When I did, the gui shi plunged two needles into the heart of my hands.
I sobbed.
The boy stood up and began to beat the fiery ghost with a stick as the gui shi burned my name and Annabelle’s into ashes. Through the curtain of my tears, I suddenly saw Annabelle flying like an angel, roped from above, swinging amidst the thick smoke. Her face was draped with a red cloth like a village bride, her waist thin and stemlike. Her shivering voice called my name, “Peetkins, Peetkins.”
Oh, my heart! I leapt to my feet, lunging at her, only to be stopped by my gui shi, who whispered, “That your Annabelle.”
“Can I see her face?”
“No.”
“Why not?”
“She shamed of burned face. Too ugly.”
“Oh no, my Annabelle,” I cried, crawling
all over the chamber, chasing after her as she swung back and forth in the misty smoke. “You are never ugly to me. Please … please,” I begged until I felt faint from the beguiling incense, reminiscent of the flaming aroma of that summer night.

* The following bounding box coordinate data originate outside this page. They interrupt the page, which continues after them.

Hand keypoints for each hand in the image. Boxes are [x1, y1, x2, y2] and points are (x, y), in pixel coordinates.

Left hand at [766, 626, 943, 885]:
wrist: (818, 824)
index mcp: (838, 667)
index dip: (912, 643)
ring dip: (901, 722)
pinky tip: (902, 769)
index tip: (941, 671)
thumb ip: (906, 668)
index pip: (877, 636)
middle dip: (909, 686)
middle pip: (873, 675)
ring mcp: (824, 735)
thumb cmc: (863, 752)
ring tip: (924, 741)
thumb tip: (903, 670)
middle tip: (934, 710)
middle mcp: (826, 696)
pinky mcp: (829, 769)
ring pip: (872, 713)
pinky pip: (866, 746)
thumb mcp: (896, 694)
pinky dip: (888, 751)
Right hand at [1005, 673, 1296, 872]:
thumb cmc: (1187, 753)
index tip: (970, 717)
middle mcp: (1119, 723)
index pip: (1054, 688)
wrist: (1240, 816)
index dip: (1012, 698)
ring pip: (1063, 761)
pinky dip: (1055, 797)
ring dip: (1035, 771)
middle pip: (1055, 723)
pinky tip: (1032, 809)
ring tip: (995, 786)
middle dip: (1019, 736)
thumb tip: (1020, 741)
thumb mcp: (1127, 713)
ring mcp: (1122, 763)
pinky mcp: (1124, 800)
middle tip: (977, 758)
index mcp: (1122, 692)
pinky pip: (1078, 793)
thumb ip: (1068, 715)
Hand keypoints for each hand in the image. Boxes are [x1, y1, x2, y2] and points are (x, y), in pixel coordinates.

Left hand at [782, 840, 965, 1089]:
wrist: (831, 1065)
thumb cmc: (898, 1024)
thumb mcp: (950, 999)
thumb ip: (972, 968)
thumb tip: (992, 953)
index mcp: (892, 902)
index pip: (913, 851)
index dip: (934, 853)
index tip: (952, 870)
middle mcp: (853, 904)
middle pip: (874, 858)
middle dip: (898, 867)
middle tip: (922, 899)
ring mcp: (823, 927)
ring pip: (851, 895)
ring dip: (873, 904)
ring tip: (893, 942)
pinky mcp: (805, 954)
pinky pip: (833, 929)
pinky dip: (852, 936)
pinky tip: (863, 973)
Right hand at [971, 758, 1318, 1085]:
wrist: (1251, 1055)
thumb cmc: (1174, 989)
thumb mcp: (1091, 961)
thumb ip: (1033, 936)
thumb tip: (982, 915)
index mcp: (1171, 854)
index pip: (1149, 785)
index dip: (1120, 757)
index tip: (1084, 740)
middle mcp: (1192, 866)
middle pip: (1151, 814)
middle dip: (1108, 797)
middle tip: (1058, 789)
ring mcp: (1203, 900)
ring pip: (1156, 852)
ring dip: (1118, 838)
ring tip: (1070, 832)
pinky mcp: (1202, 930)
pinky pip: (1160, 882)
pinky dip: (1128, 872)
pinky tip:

In a last desperate attempt, I clutched the Chinaman’s knees, begging him to let down my angel. He replied with a stinging slap across my face, rendering another dizzy spell in my already surging head. The boy leapt up from the floor to fan the smoke into swirls, and the gong was hit even harder, rippling my eardrums. Tears trickled down my cheeks uncontrollably. Was this the whirl of delirium forewarned by Dr. Price? My delicious delirium? Then through the patches of the thinning smoke, I caught a glimpse of a rather chiseled and familiar face.
“Who is that?” I demanded.
“You!”
“What am I doing in the mirror?”
“No mirror, you white idiot. You faceless emperor in your dreams!”
“Me?”
“We kill by chopping chicken’s head off.”
I touched my face. So did the mirrored image. I reached over with my trembling hands, and it was gone as suddenly as it had come. The last thing I remember was the boy jumping at me with the stick he had beat the fiery devil with and the shattering pain exploding in my fuzzy head.